* **Assignment**: Reproduce the entire passage on the synergy of NZB with PolB against Mcr-1 expressing E. coli strains, word for word.

Segment Start: Document excerpt

3.2.2. Specific Synergistic Action of NZB to PolB on Mcr-1 Expressing E. coli Strains

BP, a negatively charged nanosheet, is expected to better interact with positively charged cells including Mcr-1 modified E. coli cells [8]. Therefore, we expect NZB binding to Mcr-1 modified E. coli cells to have increased synergy to PolB, a positively charged antibiotic. To verify our hypothesis, the synergistic activity of NZB was evaluated using checkerboard assays between PolB and NZB with E. coli strains BW25113, BW25113 of pQE60-mcr-1, NCCP isolates, and NDM-1 MDR strains. According to FICI values (Table 1), NZB to PolB exhibited maximum synergistic activity (FICINZB/PolB = 0.275–0.3) against mcr-1 expressing E. coli strains, and not for other strains including NDM-1 (FICI NZB/PolB = 2). Therefore, the synergy of NZB to PolB is specific to Mcr-1 modified E. coli strains.

Segment End: Document excerpt
Segment Start: Given records

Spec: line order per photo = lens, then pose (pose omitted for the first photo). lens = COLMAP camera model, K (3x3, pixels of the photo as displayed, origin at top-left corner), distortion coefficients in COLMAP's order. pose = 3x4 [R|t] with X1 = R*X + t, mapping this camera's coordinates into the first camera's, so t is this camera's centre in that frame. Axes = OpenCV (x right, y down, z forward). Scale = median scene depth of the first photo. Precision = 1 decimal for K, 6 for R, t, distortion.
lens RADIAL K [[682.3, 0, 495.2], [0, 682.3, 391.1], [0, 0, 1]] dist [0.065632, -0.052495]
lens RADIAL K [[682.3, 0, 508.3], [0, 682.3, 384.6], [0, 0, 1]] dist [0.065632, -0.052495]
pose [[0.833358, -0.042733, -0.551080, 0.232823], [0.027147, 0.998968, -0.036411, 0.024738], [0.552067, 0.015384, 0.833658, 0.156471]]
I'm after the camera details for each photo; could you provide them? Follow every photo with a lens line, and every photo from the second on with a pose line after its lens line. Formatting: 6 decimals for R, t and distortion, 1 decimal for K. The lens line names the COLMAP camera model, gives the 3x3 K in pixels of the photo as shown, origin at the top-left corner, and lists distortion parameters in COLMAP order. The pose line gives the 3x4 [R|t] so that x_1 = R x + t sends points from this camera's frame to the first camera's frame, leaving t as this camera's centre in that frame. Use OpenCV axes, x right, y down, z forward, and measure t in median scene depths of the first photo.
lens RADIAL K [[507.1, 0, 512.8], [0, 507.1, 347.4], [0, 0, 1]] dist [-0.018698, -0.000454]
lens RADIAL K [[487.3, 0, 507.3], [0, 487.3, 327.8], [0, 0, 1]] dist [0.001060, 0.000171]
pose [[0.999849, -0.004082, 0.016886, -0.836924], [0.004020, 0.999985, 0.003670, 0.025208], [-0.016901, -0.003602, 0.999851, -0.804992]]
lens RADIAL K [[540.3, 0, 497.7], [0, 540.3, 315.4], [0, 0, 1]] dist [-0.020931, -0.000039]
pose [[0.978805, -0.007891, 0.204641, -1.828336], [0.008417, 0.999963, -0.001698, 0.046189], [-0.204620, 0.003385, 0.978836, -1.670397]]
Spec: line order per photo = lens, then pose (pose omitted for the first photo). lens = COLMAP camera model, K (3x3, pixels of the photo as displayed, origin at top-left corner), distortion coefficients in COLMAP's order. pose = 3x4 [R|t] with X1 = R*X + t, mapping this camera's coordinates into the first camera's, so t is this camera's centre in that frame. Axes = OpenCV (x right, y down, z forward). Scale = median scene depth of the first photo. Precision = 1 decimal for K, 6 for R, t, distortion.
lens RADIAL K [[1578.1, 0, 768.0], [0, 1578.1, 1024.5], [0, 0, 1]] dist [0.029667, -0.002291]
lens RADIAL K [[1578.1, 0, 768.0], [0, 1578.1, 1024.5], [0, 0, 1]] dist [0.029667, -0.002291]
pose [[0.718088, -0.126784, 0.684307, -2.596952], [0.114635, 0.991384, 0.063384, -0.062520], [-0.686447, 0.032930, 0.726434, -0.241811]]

Segment End: Given records

* **Response below**:
3.2.2. Specific Synergistic Action of NZB to PolB on Mcr-1 Expressing E. coli Strains

BP, a negatively charged nanosheet, is expected to better interact with positively charged cells including Mcr-1 modified E. coli cells [8]. Therefore, we expect NZB binding to Mcr-1 modified E. coli cells to have increased synergy to PolB, a positively charged antibiotic. To verify our hypothesis, the synergistic activity of NZB was evaluated using checkerboard assays between PolB and NZB with E. coli strains BW25113, BW25113 of pQE60-mcr-1, NCCP isolates, and NDM-1 MDR strains. According to FICI values (Table 1), NZB to PolB exhibited maximum synergistic activity (FICINZB/PolB = 0.275–0.3) against mcr-1 expressing E. coli strains, and not for other strains including NDM-1 (FICI NZB/PolB = 2). Therefore, the synergy of NZB to PolB is specific to Mcr-1 modified E. coli strains.